16/08/2026
Medianeras: Buenos Aires na Era do Amor Virtual, filme de Gustavo Taretto, acompanha Martín e Mariana, dois sujeitos solitários que vivem em Buenos Aires, próximos geograficamente, mas separados por uma série de desencontros. Eles compartilham a mesma cidade, frequentam espaços semelhantes e chegam a estar muito próximos sem se reconhecer.
Medianeras é uma palavra espanhola que na Arquitetura, representa as paredes laterais de um edifício que ficam coladas aos limites do terreno ou ao prédio vizinho, geralmente não possuindo janelas, aberturas ou acabamentos decorativos.
A tecnologia oferece uma quantidade quase ilimitada de possibilidades de contato, mas quanto maior a possibilidade de escolha, maior é a crença na realização de sua fantasia e a dificuldade de sustentar um encontro real.Procuram, selecionam, imaginam e projetam.
O outro pode ser substituído antes mesmo que um vínculo se constitua. O encontro amoroso passa a competir com uma infinidade de outros possíveis. A fantasia de completude existe e é mantida exatamente por que o encontro com o outro não se realiza de fato em suas possibilidades reais.
É interessante observar que a internet não cria a estrutura do desejo, mas modifica a maneira como o sujeito contemporâneo lida com ela. A tela permite estar próximo mantendo certa distância. Pode-se olhar sem ser necessariamente olhado, desejar sem se expor inteiramente, fantasiar o outro sem enfrentar imediatamente sua alteridade.
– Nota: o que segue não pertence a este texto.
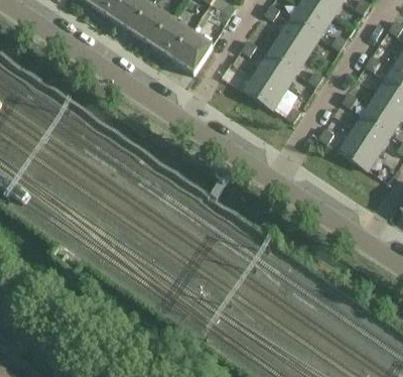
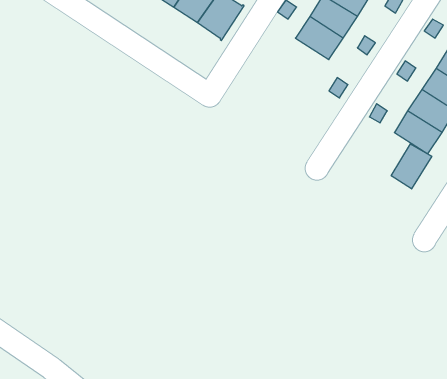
building: [244,71,284,107] -> none
building: none -> [391,144,432,189]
A imagem pode ser controlada; o encontro, não.
As medianeras,essas paredes cegas dos edifícios, que não são propriamente interiores nem fachadas, tornam-se em uma poderosa metáfora .Assim como os sujeitos do filme, os edifícios estão lado a lado, mas não necessariamente em relação.
Na atualidade, podemos estar permanentemente diante do olhar do outro e, paradoxalmente, cada vez mais protegidos do encontro com ele. Fotografamos, expomos, teclamos, visualizamos, curtimos, bloqueamos, desaparecemos. Há uma intensa circulação de imagens e uma possível pobreza de presença.
O verdadeiro desencontro contemporâneo muitas vezes está na impossibilidade de atravessar as medianeras que nos separam.